The final leg of the accounts payable journey is about paying your supplier. Once the invoice gets the green light from the top approver, there's usually an internal approval process to authorize the payment. But here's the thing: this payment process is all over the place in many organizations. It's fragmented, prone to errors or fraud, and relies too much on manual steps. Some regions even go old school with physical checks and managing card programs. Different payment types, like domestic and cross-border transfers, follow their separate processes outside the US. On top of that, payment files still get approved outside AP systems through email or, even worse, physical paperwork.
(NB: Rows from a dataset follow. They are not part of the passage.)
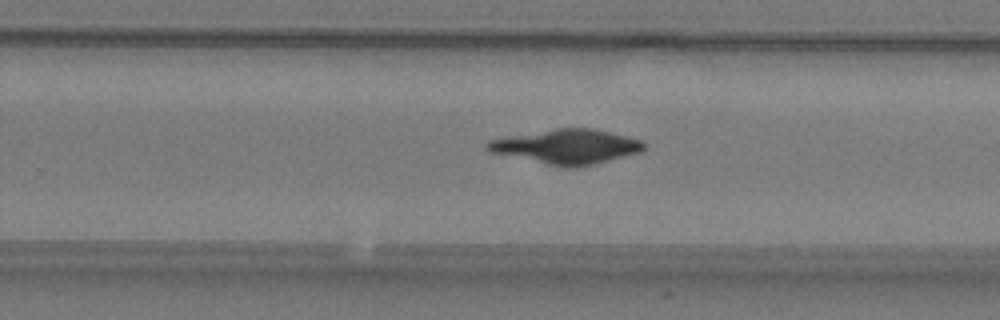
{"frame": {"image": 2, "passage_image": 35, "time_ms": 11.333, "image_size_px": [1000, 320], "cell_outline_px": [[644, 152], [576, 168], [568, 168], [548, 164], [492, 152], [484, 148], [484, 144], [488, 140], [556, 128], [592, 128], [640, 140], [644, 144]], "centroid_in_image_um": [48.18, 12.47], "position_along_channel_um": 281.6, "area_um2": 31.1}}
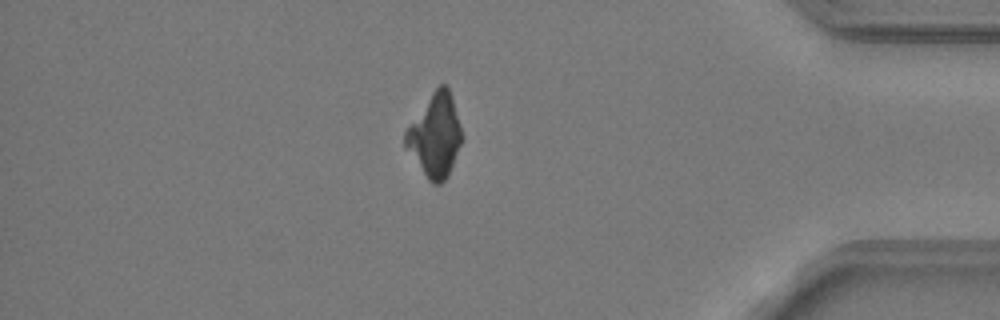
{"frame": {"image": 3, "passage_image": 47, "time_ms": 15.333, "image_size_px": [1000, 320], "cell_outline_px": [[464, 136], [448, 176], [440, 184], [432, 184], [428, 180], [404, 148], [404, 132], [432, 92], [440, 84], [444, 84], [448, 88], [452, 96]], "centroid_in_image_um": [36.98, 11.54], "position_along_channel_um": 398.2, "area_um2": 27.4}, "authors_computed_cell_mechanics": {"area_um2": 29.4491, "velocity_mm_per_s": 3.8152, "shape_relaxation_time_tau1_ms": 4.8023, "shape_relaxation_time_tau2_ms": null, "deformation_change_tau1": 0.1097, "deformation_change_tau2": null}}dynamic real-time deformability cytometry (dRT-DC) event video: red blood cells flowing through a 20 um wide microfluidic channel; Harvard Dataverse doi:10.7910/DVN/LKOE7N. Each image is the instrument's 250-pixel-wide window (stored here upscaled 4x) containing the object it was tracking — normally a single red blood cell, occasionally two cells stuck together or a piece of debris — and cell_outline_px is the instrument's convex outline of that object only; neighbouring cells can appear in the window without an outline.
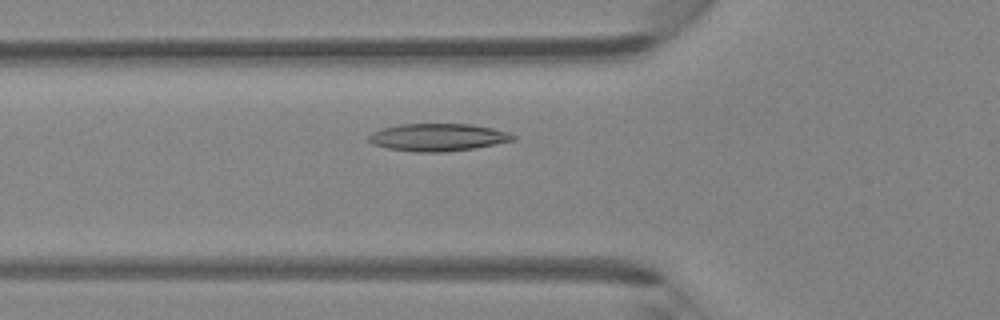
{"species": "Egyptian fruit bat (a non-hibernating species)", "species_latin": "Rousettus aegyptiacus", "temperature_condition": "room temperature", "stored_images_in_passage": 41, "camera_frame_rate_fps": 3000, "um_per_image_px": 0.085, "animal": {"sex": "female"}, "frame": {"image": 1, "passage_image": 12, "time_ms": 3.667, "image_size_px": [1000, 320], "cell_outline_px": [[516, 140], [472, 148], [444, 152], [416, 152], [388, 148], [372, 144], [368, 140], [368, 136], [372, 132], [380, 128], [400, 124], [472, 124], [492, 128], [516, 136]], "centroid_in_image_um": [37.17, 11.66], "position_along_channel_um": 88.6, "area_um2": 23.0}}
chart iconImprove automation and efficiency

By removing manual steps and centralizing processes into a single digital payments channel, you enhance efficiency and speed and significantly reduce the risk of errors and fraud attacks during supplier payments. Implementing a system allows you to monitor key metrics, such as supplier enablement for electronic payment (US), payment errors/exceptions and payment approval lead time.

PO Invoice to Pay Process

Like non-PO invoices, a speedy PO invoice-to-pay process time is usually a successful one. Historically, the PO invoice flow involved a lot of manual work, comparing and matching invoices to one or multiple purchase orders. But with an effective AP automation solution, these tasks can be automated, creating a touchless process without human interaction. While the KPIs for the entire process give a good idea of overall efficiency, it's important to delve into each step. That way, you can uncover the reasons behind a slow invoice processing cycle time and pinpoint the areas where manual tasks occur.
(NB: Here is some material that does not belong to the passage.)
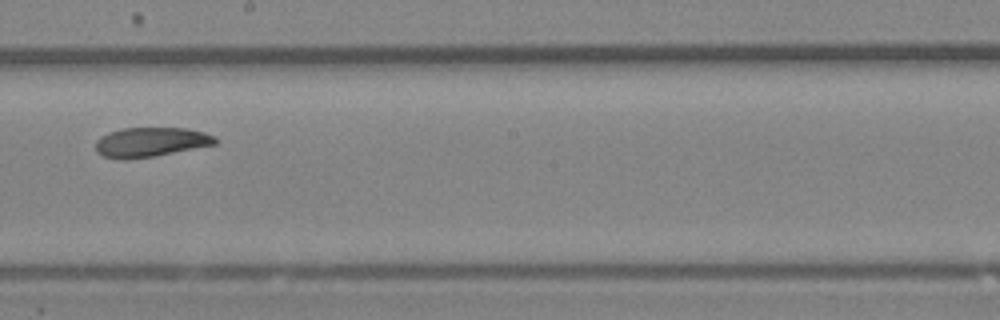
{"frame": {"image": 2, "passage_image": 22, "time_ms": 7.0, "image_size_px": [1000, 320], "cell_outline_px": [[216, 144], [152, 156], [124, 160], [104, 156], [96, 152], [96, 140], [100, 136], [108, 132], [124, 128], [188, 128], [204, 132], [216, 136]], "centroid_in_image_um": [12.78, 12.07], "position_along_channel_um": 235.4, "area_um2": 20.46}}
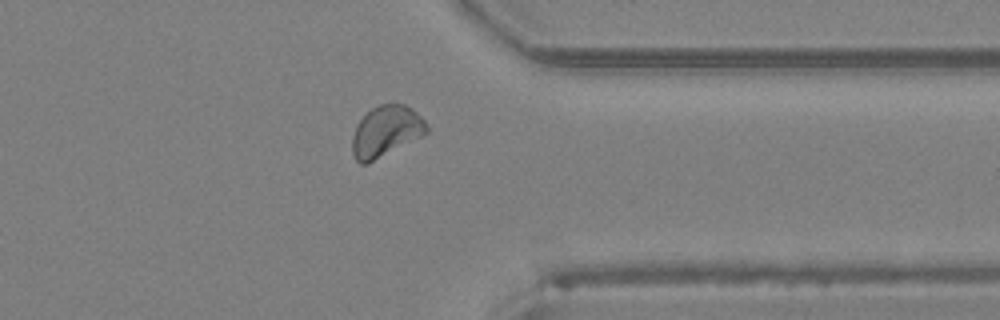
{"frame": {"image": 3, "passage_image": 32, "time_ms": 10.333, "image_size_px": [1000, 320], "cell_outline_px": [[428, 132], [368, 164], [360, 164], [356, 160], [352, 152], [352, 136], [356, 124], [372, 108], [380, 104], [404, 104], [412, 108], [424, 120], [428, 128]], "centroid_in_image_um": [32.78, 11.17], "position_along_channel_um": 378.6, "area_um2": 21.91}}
PO Invoice to Pay Process chart

Step 1: Capture

Capturing PO invoices can get trickier because of the details within invoice lines, like item number, quantity, color and cost. To ensure accurate data extraction, users have to specify the location of each piece of information in the invoice line. Plus, information for the same invoice item is sometimes scattered across multiple lines, making the extraction process even more challenging.

Step 2: PO Connect

Linking invoices with their respective purchase order(s) is important in the processing workflow. Connecting a single PO and its invoice is pretty straightforward, but it can get tricky with a summary or multiple invoices for one PO. These situations make the connection process more complicated.

Step 3: PO Match

This important step involves comparing invoice data with supporting documents such as purchase orders, goods receipt notes, and sometimes contracts. The matching process ensures that the quantity of products and services received matches the stated price before payment. Full automation happens when all invoice lines match the PO and goods receipt data, enabling automatic processing and approval without AP involvement. However, discrepancies or invoice exceptions need investigation to determine if they're acceptable or vendor errors. Resolving deviations can take up a lot of time for AP teams.

Step 4: Pay

The last step involves making payments to suppliers. Usually, organizations have their internal authorization processes to kick-start payment transactions once they get that final approval. But here's the catch: payment processes can get messy and error-prone due to all those manual bits and pieces. And in some regions, things get even more complicated with physical checks and card programs thrown into the mix. On top of that, different payment types, like domestic versus cross-border bank transfers, have separate processes. Sometimes, payment files must go through additional manual approvals outside AP systems, like emails or paper confirmations, before they finally enter banking portals.

chart iconImprove automation and efficiency

To make the pay step more efficient, eliminate manual steps and combine everything in one digital payments channel. This not only boosts speed but also cuts down on errors and fraud when paying suppliers. Keeping an eye on metrics like the percentage of suppliers on electronic payment, payment errors, exceptions, and approval lead time is key to optimizing efficiency and reducing risk.